■ **Extracted text**:
************

Members of the Programmable Banking community got together to demo their Transfer API solutions for the Q4 2021 Investec Programmable Banking hackathon. Here Mike White presents his solution, Cache Yo Cash, which helps provisional taxpayers calculate their tax liability.
- Use Cache Yo Cache open-source repo
- Read the original hackathon pitch
- Watch original hackathon submission demo
Transcript of the demo
Nick Benson 0:00
To the next one, by Mike White: Cache Yo Cash. I kind of had a giggle about that name for a while. Forgive me, Mike.
Mike White 0:10
Cool. Let me share my screen quickly. And forgive me because I don't ever use Zoom. I don't know what I'm doing. Can you guys see my screen? Okay, cool. First thing I wanted to show is just the way I dockerise my thing; so basically, you just run Docker-compose build, Docker-compose up, and then everything gets set up.
The reason I wanted to show this, is because when I first did it, which was at the start of this meeting, because I was very busy at work today, it suddenly started failing. And I realised it's because I'm running on my girlfriend's Mac. And they just updated Mac to apparently block Port 5000, which is the default for Flask. It broke my app. But I just quickly fixed that. I thought I'd mention it in case it happened to anyone else with Flask.

************

■ **Supplied records**:
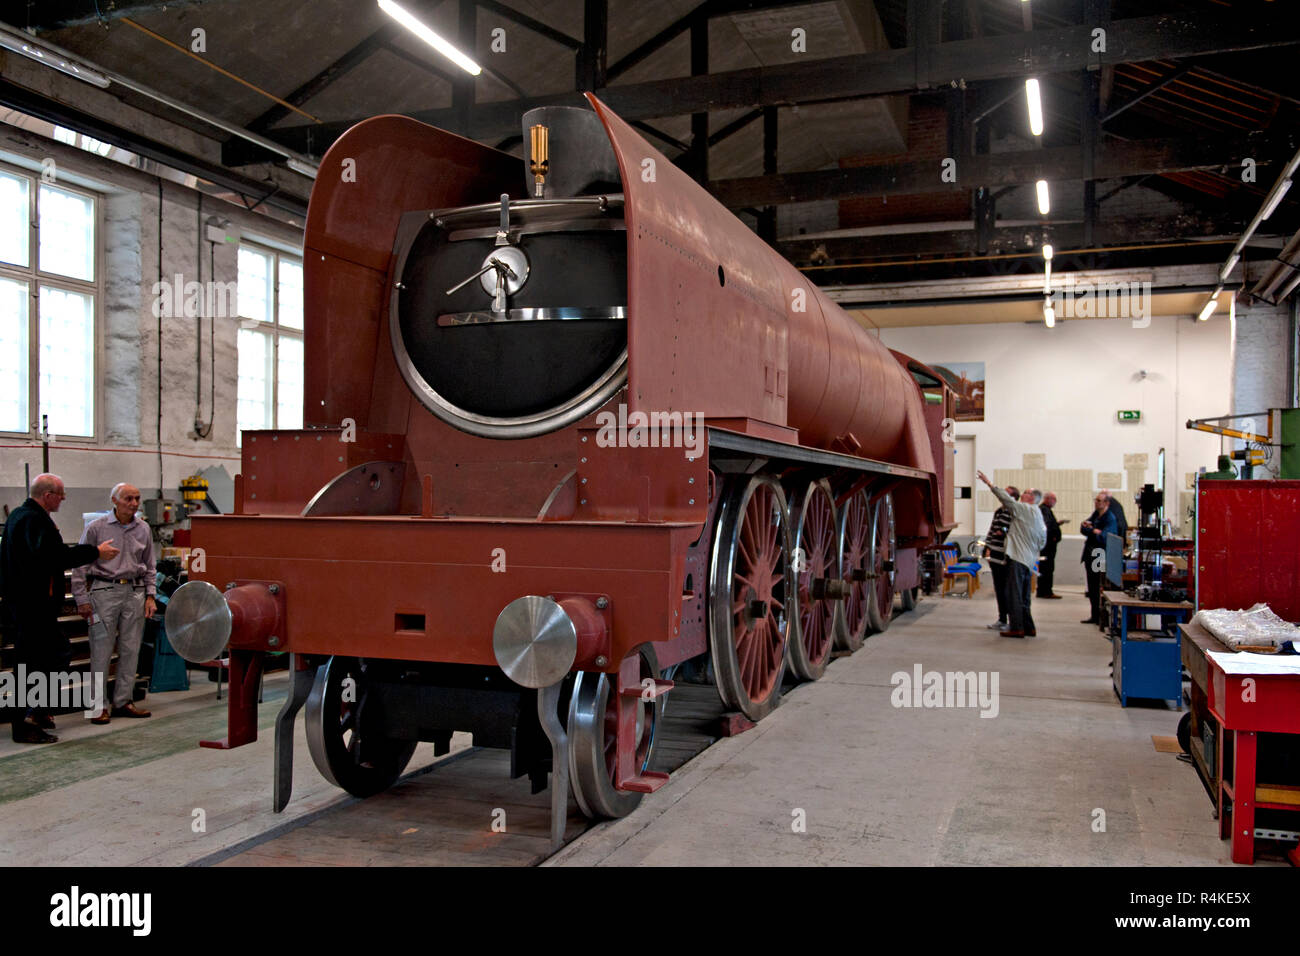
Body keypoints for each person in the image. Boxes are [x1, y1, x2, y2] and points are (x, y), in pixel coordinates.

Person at [0, 474, 118, 743]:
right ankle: (27, 718)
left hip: (27, 606)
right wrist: (94, 552)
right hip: (31, 608)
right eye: (61, 494)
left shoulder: (21, 516)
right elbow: (53, 557)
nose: (64, 499)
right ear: (48, 495)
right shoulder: (32, 519)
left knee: (44, 658)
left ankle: (37, 711)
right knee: (40, 661)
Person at [72, 483, 156, 724]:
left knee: (131, 649)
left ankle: (123, 701)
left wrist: (150, 596)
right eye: (128, 498)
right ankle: (97, 706)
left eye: (137, 498)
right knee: (101, 650)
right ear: (114, 501)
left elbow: (150, 565)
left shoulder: (144, 529)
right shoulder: (96, 528)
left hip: (135, 592)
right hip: (104, 591)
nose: (134, 503)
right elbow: (79, 564)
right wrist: (81, 599)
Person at [977, 471, 1045, 638]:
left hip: (1017, 558)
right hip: (1029, 559)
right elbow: (1042, 540)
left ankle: (1017, 628)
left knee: (1013, 593)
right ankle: (1029, 627)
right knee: (1024, 595)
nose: (1023, 494)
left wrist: (990, 484)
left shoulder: (1024, 509)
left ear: (1032, 498)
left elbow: (1005, 499)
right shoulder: (1037, 513)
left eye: (1026, 493)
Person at [1080, 492, 1119, 624]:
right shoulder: (1096, 514)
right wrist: (1093, 530)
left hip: (1099, 555)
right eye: (1096, 500)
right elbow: (1083, 527)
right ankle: (1094, 615)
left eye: (1099, 500)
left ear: (1107, 503)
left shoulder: (1110, 518)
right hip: (1090, 553)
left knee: (1098, 586)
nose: (1096, 502)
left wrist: (1092, 530)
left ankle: (1100, 617)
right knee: (1092, 586)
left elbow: (1104, 537)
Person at [983, 486, 1018, 630]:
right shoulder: (999, 511)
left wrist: (1003, 532)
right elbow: (992, 529)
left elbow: (1011, 530)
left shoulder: (1014, 511)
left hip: (1006, 555)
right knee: (998, 587)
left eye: (1005, 493)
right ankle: (1002, 618)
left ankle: (1011, 619)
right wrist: (987, 545)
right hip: (995, 554)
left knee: (1006, 589)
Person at [1037, 492, 1065, 599]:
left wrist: (1057, 524)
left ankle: (1044, 590)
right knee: (1047, 568)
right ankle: (1046, 591)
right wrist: (1053, 535)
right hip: (1048, 545)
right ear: (1047, 499)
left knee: (1046, 568)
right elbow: (1046, 526)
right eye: (1054, 499)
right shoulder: (1044, 510)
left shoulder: (1046, 510)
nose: (1055, 502)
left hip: (1048, 544)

************

■ **Work order A**: Repeat everything in the hackathon demo transcript from "Members of the" down to "Forgive me, Mike.".
■ **Work order B**: In the hackathon demo transcript, which port did the Mac update block?

■ **Response box A**:
Members of the Programmable Banking community got together to demo their Transfer API solutions for the Q4 2021 Investec Programmable Banking hackathon. Here Mike White presents his solution, Cache Yo Cash, which helps provisional taxpayers calculate their tax liability.
- Use Cache Yo Cache open-source repo
- Read the original hackathon pitch
- Watch original hackathon submission demo
Transcript of the demo
Nick Benson 0:00
To the next one, by Mike White: Cache Yo Cash. I kind of had a giggle about that name for a while. Forgive me, Mike.

■ **Response box B**: Port 5000, the default for Flask.